One would think that poketto.me is so straightforward that any kind of architectural documentation would be unnecessary. But then...
Whenever a user saves something, the app first fetches the raw content from the relevant webpage. Then, the content undergoes an asynchronous 'cleanup' process (as I mentioned previously, I use an LLM to fix broken formatting, etc.). If the user has turned on that setting, the content is then translated. This already results in five different states that a Save can be in: New (no content available yet), Extracted (raw content available), Processing (raw content cleaned up), Translating (content being translated), and 'None' (everything done). Of course, the frontend needs to be mindful of what to allow the user to do in each of these states.

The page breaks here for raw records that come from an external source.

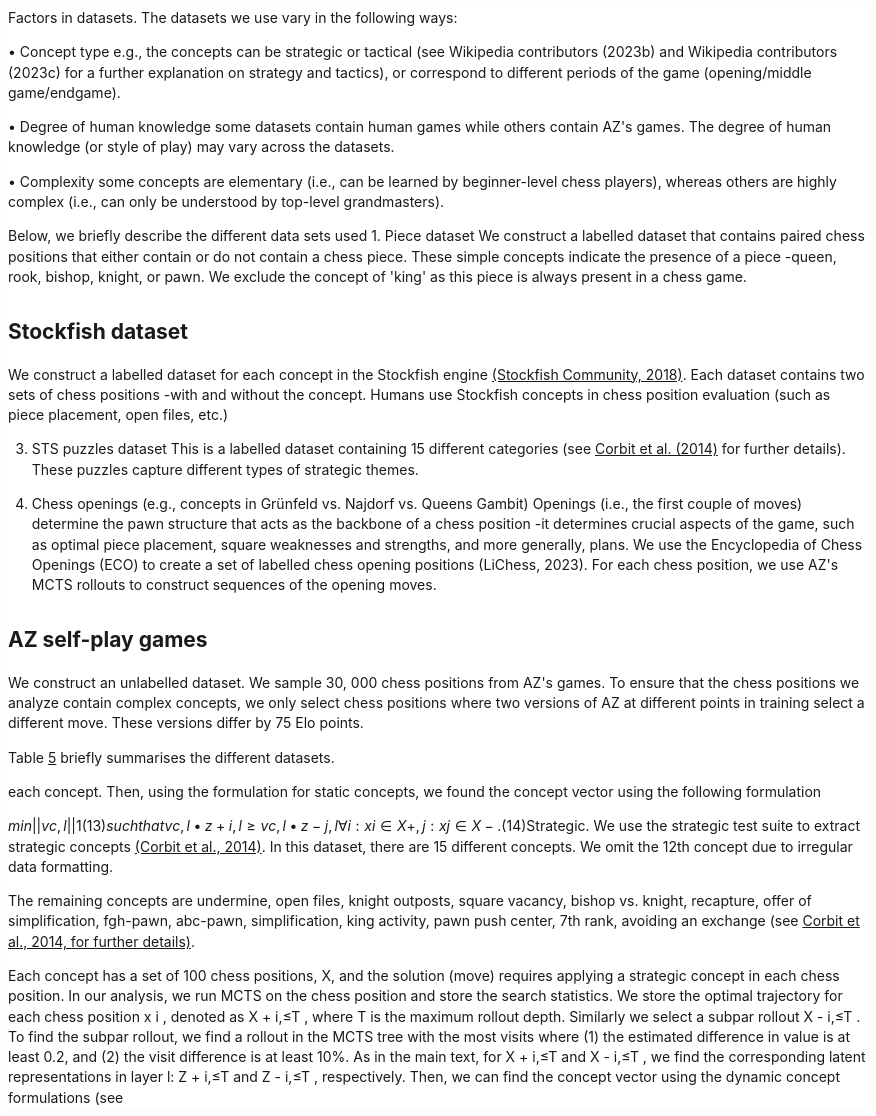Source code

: Factors in datasets. The datasets we use vary in the following ways:

• Concept type e.g., the concepts can be strategic or tactical (see Wikipedia contributors (2023b) and Wikipedia contributors (2023c) for a further explanation on strategy and tactics), or correspond to different periods of the game (opening/middle game/endgame).

• Degree of human knowledge some datasets contain human games while others contain AZ's games. The degree of human knowledge (or style of play) may vary across the datasets.

• Complexity some concepts are elementary (i.e., can be learned by beginner-level chess players), whereas others are highly complex (i.e., can only be understood by top-level grandmasters).

Below, we briefly describe the different data sets used 1. Piece dataset We construct a labelled dataset that contains paired chess positions that either contain or do not contain a chess piece. These simple concepts indicate the presence of a piece -queen, rook, bishop, knight, or pawn. We exclude the concept of 'king' as this piece is always present in a chess game.

## Stockfish dataset

We construct a labelled dataset for each concept in the Stockfish engine [(Stockfish Community, 2018)](#). Each dataset contains two sets of chess positions -with and without the concept. Humans use Stockfish concepts in chess position evaluation (such as piece placement, open files, etc.)

3. STS puzzles dataset This is a labelled dataset containing 15 different categories (see [Corbit et al. (2014)](#b22) for further details). These puzzles capture different types of strategic themes.

4. Chess openings (e.g., concepts in Grünfeld vs. Najdorf vs. Queens Gambit) Openings (i.e., the first couple of moves) determine the pawn structure that acts as the backbone of a chess position -it determines crucial aspects of the game, such as optimal piece placement, square weaknesses and strengths, and more generally, plans. We use the Encyclopedia of Chess Openings (ECO) to create a set of labelled chess opening positions (LiChess, 2023). For each chess position, we use AZ's MCTS rollouts to construct sequences of the opening moves.

## AZ self-play games

We construct an unlabelled dataset. We sample 30, 000 chess positions from AZ's games. To ensure that the chess positions we analyze contain complex concepts, we only select chess positions where two versions of AZ at different points in training select a different move. These versions differ by 75 Elo points.

Table [5](#) briefly summarises the different datasets.

each concept. Then, using the formulation for static concepts, we found the concept vector using the following formulation

$min ||v c,l || 1 (13) such that v c,l • z + i,l ≥ v c,l • z - j,l ∀i : x i ∈ X + , j : x j ∈ X -.(14)$Strategic. We use the strategic test suite to extract strategic concepts [(Corbit et al., 2014)](#b22). In this dataset, there are 15 different concepts. We omit the 12th concept due to irregular data formatting.

The remaining concepts are undermine, open files, knight outposts, square vacancy, bishop vs. knight, recapture, offer of simplification, fgh-pawn, abc-pawn, simplification, king activity, pawn push center, 7th rank, avoiding an exchange (see [Corbit et al., 2014, for further details)](#).

Each concept has a set of 100 chess positions, X, and the solution (move) requires applying a strategic concept in each chess position. In our analysis, we run MCTS on the chess position and store the search statistics. We store the optimal trajectory for each chess position x i , denoted as X + i,≤T , where T is the maximum rollout depth. Similarly we select a subpar rollout X - i,≤T . To find the subpar rollout, we find a rollout in the MCTS tree with the most visits where (1) the estimated difference in value is at least 0.2, and (2) the visit difference is at least 10%. As in the main text, for X + i,≤T and X - i,≤T , we find the corresponding latent representations in layer l: Z + i,≤T and Z - i,≤T , respectively. Then, we can find the concept vector using the dynamic concept formulations (see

And then, the Podcast feature adds quite a bit more complexity. At any point, users can add the save to one of their podcast feeds – and that makes sense, given that the user wouldn’t want to wait for poketto.me to have finished fetching, cleaning, translating the content before they can move it to their feed. Hence, what exactly this means depends on the state of the save: If it's 'New', 'Extracted', 'Processing' or 'Translating', it's not worth using TTS on the unfinished text. In this case, the save is added to a dedicated queue for later TTS processing. Therefore, once the translation (or processing) step is complete and TTS has been requested, the save enters the 'TTS'ing' state.
This is a bit more complicated than it looks at first glance.
Enter: State diagrams! Read the above text again and then look at the attached state diagram. Which is easier to understand? Clearly, the diagram. It's definitely the asset I'll refer to if I need to debug something.
P.S. It’s an interesting question whether this level of complexity merits upgrading the tech stack. Currently, it's hand-crafted, but: There are things out there like Google Cloud Dataflow, Dagster, Airflow, dbt and Confluent, each of which would have its merits over my homegrown approach.